Testo da analizzare
* * *
Trasparenza sugli incentivi alle rinnovabili, finalmente

Carlo Stagnaro
Una decisione del Gestore dei servizi energetici fa chiarezza per chi paga le bollette, e in fondo anche per il contribuente.

Se la luce del sole è il miglior disinfettante, allora bisogna dare atto al Gse – il soggetto che intermedia gli incentivi alle fonti rinnovabili – di aver fatto un grande sforzo di igiene. Pochi giorni fa, il gruppo guidato da Francesco Sperandini ha iniziato il rilascio dei suoi “open data”: una mole impressionante di informazioni vengono finalmente messe a disposizione di cittadini, studiosi ed esperti indipendenti. Per ora si può accedere a tutte le informazioni relative agli incentivi erogati e ai beneficiari del Cip6 – l’infernale meccanismo introdotto nel 1992 per sussidiare le fonti rinnovabili e “assimilate” – e del conto termico (che finanzia gli investimenti in efficienza energetica e nella produzione di calore da fonti rinnovabili). Nelle prossime settimane, si legge sul sito, “saranno pubblicati, in formato aperto, tutti i dati gestiti dal Gse, categorizzati per argomento, che potranno essere consultati e utilizzati da operatori pubblici e privati”. Si possono inoltre visualizzare i risultati delle verifiche sugli impianti che godono dei generosi sussidi, e che nel solo 2014 hanno portato a un ricupero di oltre 70 milioni di euro su base annua a favore dei consumatori.

 

Quella del Gse è un’iniziativa importante, che si aggiunge a tutti i dati sugli esiti del mercato elettrico già oggi scaricabili dal sito del Gme (la società del medesimo gruppo presieduta da Massimo Ricci) . E’ importante per almeno due ragioni distinte: una di accountability, l’altra di efficienza di lungo termine. Dal punto di vista dell’accountability, anche se ai fini statistici non sono contabilizzati come spesa pubblica, nella sostanza gli incentivi vengono prelevati dalle bollette della luce sotto forma di oneri tariffari. I consumatori di energia, dunque, hanno diritto di sapere come (e a favore di chi) vengono spesi i loro soldi, e hanno diritto di vedere che i controlli sono puntuali ed efficaci. Infatti gli oneri generali di sistema rappresentano un quarto dell’intera bolletta per la famiglia tipo: si tratta di una “torta” che, nel 2014, valeva oltre 12 miliardi di euro, quasi un punto di Pil.

 

Non solo. Rendere pubblici questi dati significa anche semplificare il lavoro di chi, dentro e fuori il governo, intende “misurare” l’efficacia della spesa pubblica. In precedenza, ricostruire l’impiego dei sussidi era pressoché impossibile, a causa della patologica opacità sui flussi finanziari sottostanti. Questa opacità, se per un verso impedisce di arrivare a conclusioni oggettive (si pensi alla retorica, ormai in declino, sui “green jobs”), per l’altro verso rendeva assai più oneroso lo sforzo di individuare, e correggere, le storture inevitabilmente insite in ogni policy. Da parte del Governo, la scommessa sulla trasparenza espone più facilmente a critiche anche urticanti. Ma nel lungo termine ha indubbi effetti benefici perché consente di moltiplicare le analisi e gli studi e, quindi, il numero di quanti contribuiscono, direttamente o indirettamente, al miglioramento della qualità della regolazione – una questione di cui si è discusso anche recentemente all’interessante convegno di Glocus.
* * *
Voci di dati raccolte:
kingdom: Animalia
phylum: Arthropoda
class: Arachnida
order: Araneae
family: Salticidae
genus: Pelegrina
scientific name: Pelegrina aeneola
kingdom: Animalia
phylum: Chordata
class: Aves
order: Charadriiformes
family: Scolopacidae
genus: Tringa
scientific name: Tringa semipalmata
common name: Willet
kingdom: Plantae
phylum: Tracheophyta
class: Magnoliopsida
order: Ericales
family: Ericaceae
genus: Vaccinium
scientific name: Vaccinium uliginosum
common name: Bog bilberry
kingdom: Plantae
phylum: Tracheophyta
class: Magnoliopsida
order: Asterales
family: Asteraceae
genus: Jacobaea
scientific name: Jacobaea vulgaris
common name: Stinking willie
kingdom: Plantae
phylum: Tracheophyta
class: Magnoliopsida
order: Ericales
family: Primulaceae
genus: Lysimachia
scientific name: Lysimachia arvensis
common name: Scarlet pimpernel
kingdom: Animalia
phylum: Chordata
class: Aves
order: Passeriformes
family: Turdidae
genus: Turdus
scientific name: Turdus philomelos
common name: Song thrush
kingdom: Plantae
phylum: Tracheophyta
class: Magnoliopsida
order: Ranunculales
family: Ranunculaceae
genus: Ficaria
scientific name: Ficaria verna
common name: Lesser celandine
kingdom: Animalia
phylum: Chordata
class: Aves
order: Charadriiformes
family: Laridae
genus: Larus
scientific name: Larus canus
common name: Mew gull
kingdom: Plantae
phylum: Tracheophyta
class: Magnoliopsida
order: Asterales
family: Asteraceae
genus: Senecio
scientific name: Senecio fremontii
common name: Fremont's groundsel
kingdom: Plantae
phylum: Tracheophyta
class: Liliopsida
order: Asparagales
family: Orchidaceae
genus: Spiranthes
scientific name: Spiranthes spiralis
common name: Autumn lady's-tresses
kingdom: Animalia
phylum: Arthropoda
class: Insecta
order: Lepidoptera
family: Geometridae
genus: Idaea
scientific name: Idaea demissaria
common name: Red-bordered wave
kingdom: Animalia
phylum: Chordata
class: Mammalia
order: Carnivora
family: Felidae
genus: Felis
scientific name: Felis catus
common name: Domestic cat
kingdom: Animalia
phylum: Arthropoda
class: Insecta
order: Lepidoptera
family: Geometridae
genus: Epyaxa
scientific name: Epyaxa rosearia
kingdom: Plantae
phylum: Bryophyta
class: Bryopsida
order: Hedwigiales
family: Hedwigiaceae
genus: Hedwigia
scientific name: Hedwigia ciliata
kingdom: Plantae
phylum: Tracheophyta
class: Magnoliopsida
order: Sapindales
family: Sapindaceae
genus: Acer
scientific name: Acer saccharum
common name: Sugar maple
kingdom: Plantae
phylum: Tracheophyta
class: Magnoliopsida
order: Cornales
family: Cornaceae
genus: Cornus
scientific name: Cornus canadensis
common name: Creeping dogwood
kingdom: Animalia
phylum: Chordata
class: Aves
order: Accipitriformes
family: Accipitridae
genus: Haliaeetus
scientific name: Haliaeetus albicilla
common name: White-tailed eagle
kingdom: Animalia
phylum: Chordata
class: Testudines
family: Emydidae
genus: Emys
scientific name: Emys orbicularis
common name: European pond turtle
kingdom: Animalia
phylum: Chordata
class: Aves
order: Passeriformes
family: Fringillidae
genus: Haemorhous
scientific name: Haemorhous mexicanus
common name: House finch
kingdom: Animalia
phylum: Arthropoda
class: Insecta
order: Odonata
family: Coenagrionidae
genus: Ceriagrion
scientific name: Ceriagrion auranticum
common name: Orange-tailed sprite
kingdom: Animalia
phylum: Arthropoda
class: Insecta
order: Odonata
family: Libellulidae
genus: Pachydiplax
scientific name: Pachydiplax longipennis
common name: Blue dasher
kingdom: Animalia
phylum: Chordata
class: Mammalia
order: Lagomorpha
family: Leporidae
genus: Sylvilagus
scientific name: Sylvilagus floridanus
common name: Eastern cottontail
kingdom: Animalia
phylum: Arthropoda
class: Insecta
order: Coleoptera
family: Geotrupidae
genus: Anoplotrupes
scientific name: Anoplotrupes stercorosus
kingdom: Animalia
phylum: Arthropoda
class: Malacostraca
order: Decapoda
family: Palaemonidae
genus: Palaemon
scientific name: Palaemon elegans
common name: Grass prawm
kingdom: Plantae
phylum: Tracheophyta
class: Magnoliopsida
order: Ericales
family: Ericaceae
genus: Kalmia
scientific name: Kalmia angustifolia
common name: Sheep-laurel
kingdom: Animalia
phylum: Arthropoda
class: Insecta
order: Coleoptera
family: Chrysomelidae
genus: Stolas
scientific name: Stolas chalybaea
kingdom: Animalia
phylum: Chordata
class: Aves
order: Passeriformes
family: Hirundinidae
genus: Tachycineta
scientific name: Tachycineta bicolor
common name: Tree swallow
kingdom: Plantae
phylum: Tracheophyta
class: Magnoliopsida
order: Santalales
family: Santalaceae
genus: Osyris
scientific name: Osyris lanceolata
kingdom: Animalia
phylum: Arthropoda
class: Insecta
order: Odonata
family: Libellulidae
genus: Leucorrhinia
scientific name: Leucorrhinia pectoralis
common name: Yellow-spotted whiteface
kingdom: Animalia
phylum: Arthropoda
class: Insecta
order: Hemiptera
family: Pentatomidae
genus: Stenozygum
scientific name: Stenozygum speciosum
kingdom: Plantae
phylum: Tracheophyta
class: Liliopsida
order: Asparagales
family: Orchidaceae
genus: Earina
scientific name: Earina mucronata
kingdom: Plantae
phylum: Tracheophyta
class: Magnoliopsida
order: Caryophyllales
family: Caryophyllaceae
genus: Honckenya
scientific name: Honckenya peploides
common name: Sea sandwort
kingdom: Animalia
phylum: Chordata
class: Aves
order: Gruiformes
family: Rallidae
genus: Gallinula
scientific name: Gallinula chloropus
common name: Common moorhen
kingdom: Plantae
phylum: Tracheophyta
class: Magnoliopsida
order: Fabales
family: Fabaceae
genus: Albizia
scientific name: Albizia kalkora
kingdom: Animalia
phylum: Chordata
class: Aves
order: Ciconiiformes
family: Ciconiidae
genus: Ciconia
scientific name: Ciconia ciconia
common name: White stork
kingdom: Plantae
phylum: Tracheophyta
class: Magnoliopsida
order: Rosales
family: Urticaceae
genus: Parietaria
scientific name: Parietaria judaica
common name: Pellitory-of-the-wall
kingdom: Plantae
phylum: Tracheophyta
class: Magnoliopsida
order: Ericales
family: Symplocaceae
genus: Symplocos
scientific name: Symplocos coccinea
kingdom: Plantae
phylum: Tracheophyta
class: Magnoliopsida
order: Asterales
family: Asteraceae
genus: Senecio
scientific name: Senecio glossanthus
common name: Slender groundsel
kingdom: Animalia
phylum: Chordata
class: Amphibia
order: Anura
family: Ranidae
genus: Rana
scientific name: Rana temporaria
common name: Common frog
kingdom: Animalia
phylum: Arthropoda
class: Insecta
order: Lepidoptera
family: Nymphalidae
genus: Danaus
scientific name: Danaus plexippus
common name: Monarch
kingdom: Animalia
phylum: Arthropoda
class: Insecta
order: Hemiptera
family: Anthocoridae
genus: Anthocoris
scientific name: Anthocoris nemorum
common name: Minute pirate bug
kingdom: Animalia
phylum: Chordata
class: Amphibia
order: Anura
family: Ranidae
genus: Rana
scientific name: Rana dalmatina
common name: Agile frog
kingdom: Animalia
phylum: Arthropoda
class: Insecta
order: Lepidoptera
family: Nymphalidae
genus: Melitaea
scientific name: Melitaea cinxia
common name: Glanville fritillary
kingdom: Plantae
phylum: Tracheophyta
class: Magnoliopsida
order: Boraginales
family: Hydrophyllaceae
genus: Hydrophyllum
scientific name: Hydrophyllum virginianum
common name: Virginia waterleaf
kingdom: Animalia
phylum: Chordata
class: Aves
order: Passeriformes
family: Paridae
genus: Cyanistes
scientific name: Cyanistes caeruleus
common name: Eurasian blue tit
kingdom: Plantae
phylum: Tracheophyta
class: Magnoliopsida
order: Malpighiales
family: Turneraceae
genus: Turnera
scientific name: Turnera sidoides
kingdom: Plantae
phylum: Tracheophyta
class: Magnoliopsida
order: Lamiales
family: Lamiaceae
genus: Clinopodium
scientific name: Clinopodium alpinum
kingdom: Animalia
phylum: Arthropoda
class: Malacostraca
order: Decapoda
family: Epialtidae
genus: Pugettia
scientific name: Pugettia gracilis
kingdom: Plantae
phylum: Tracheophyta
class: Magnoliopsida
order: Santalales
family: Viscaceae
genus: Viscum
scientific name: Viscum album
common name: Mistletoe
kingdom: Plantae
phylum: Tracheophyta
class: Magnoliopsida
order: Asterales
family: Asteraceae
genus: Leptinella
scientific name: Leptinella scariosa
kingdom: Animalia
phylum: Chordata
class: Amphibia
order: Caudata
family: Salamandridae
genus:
* * *
Per favore, stabilisci se le seguenti affermazioni concordano con l'articolo sugli incentivi alle rinnovabili. Rispondi sì o no a ciascuna e cita le parole dell'articolo che lo decidono.
1. Il Cip6 è stato introdotto nel 1992.
2. Per la famiglia tipo gli oneri generali di sistema rappresentano metà della bolletta.
3. Ai fini statistici gli incentivi sono contabilizzati come spesa pubblica.

1. Sì: «l’infernale meccanismo introdotto nel 1992 per sussidiare le fonti rinnovabili».
2. No: «gli oneri generali di sistema rappresentano un quarto dell’intera bolletta per la famiglia tipo».
3. No: «anche se ai fini statistici non sono contabilizzati come spesa pubblica».